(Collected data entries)
* * * * * * * * *

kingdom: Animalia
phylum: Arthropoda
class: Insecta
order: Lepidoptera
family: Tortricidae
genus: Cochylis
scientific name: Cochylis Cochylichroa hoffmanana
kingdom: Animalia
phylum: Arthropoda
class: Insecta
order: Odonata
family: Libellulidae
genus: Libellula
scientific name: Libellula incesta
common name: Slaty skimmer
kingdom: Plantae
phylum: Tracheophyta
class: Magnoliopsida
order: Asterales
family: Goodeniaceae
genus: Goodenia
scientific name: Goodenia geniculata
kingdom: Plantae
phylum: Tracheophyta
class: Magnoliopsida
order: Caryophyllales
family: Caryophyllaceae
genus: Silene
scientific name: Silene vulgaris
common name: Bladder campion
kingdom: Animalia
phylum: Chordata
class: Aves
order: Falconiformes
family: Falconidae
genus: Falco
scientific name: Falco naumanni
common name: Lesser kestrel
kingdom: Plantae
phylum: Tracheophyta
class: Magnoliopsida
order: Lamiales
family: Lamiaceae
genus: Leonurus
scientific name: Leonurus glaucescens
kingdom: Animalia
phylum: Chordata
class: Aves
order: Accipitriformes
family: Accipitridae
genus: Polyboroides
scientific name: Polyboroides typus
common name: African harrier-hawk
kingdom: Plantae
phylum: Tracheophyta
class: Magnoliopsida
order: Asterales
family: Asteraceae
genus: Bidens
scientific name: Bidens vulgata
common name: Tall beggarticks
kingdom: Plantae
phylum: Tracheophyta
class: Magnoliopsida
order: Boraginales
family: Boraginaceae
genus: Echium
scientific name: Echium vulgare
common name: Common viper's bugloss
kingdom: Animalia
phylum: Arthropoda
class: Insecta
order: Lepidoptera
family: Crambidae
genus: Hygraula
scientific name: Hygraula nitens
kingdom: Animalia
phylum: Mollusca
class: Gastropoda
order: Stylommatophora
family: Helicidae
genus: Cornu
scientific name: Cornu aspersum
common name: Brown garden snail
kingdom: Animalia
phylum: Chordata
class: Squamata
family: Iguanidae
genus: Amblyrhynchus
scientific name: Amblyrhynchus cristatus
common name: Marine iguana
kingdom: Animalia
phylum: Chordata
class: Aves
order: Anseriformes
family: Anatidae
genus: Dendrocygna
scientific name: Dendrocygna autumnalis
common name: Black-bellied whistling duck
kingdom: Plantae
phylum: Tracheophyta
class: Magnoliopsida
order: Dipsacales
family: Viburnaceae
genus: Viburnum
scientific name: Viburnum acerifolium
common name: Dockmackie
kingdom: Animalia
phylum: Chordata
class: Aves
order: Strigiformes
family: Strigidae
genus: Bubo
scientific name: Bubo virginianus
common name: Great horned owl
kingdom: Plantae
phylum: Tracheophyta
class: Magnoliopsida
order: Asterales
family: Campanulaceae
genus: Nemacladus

* * * * * * * * *

■ Exercise
Could you output every line of the records above again, word for word, with nothing changed?

■ The reply
kingdom: Animalia
phylum: Arthropoda
class: Insecta
order: Lepidoptera
family: Tortricidae
genus: Cochylis
scientific name: Cochylis Cochylichroa hoffmanana
kingdom: Animalia
phylum: Arthropoda
class: Insecta
order: Odonata
family: Libellulidae
genus: Libellula
scientific name: Libellula incesta
common name: Slaty skimmer
kingdom: Plantae
phylum: Tracheophyta
class: Magnoliopsida
order: Asterales
family: Goodeniaceae
genus: Goodenia
scientific name: Goodenia geniculata
kingdom: Plantae
phylum: Tracheophyta
class: Magnoliopsida
order: Caryophyllales
family: Caryophyllaceae
genus: Silene
scientific name: Silene vulgaris
common name: Bladder campion
kingdom: Animalia
phylum: Chordata
class: Aves
order: Falconiformes
family: Falconidae
genus: Falco
scientific name: Falco naumanni
common name: Lesser kestrel
kingdom: Plantae
phylum: Tracheophyta
class: Magnoliopsida
order: Lamiales
family: Lamiaceae
genus: Leonurus
scientific name: Leonurus glaucescens
kingdom: Animalia
phylum: Chordata
class: Aves
order: Accipitriformes
family: Accipitridae
genus: Polyboroides
scientific name: Polyboroides typus
common name: African harrier-hawk
kingdom: Plantae
phylum: Tracheophyta
class: Magnoliopsida
order: Asterales
family: Asteraceae
genus: Bidens
scientific name: Bidens vulgata
common name: Tall beggarticks
kingdom: Plantae
phylum: Tracheophyta
class: Magnoliopsida
order: Boraginales
family: Boraginaceae
genus: Echium
scientific name: Echium vulgare
common name: Common viper's bugloss
kingdom: Animalia
phylum: Arthropoda
class: Insecta
order: Lepidoptera
family: Crambidae
genus: Hygraula
scientific name: Hygraula nitens
kingdom: Animalia
phylum: Mollusca
class: Gastropoda
order: Stylommatophora
family: Helicidae
genus: Cornu
scientific name: Cornu aspersum
common name: Brown garden snail
kingdom: Animalia
phylum: Chordata
class: Squamata
family: Iguanidae
genus: Amblyrhynchus
scientific name: Amblyrhynchus cristatus
common name: Marine iguana
kingdom: Animalia
phylum: Chordata
class: Aves
order: Anseriformes
family: Anatidae
genus: Dendrocygna
scientific name: Dendrocygna autumnalis
common name: Black-bellied whistling duck
kingdom: Plantae
phylum: Tracheophyta
class: Magnoliopsida
order: Dipsacales
family: Viburnaceae
genus: Viburnum
scientific name: Viburnum acerifolium
common name: Dockmackie
kingdom: Animalia
phylum: Chordata
class: Aves
order: Strigiformes
family: Strigidae
genus: Bubo
scientific name: Bubo virginianus
common name: Great horned owl
kingdom: Plantae
phylum: Tracheophyta
class: Magnoliopsida
order: Asterales
family: Campanulaceae
genus: Nemacladus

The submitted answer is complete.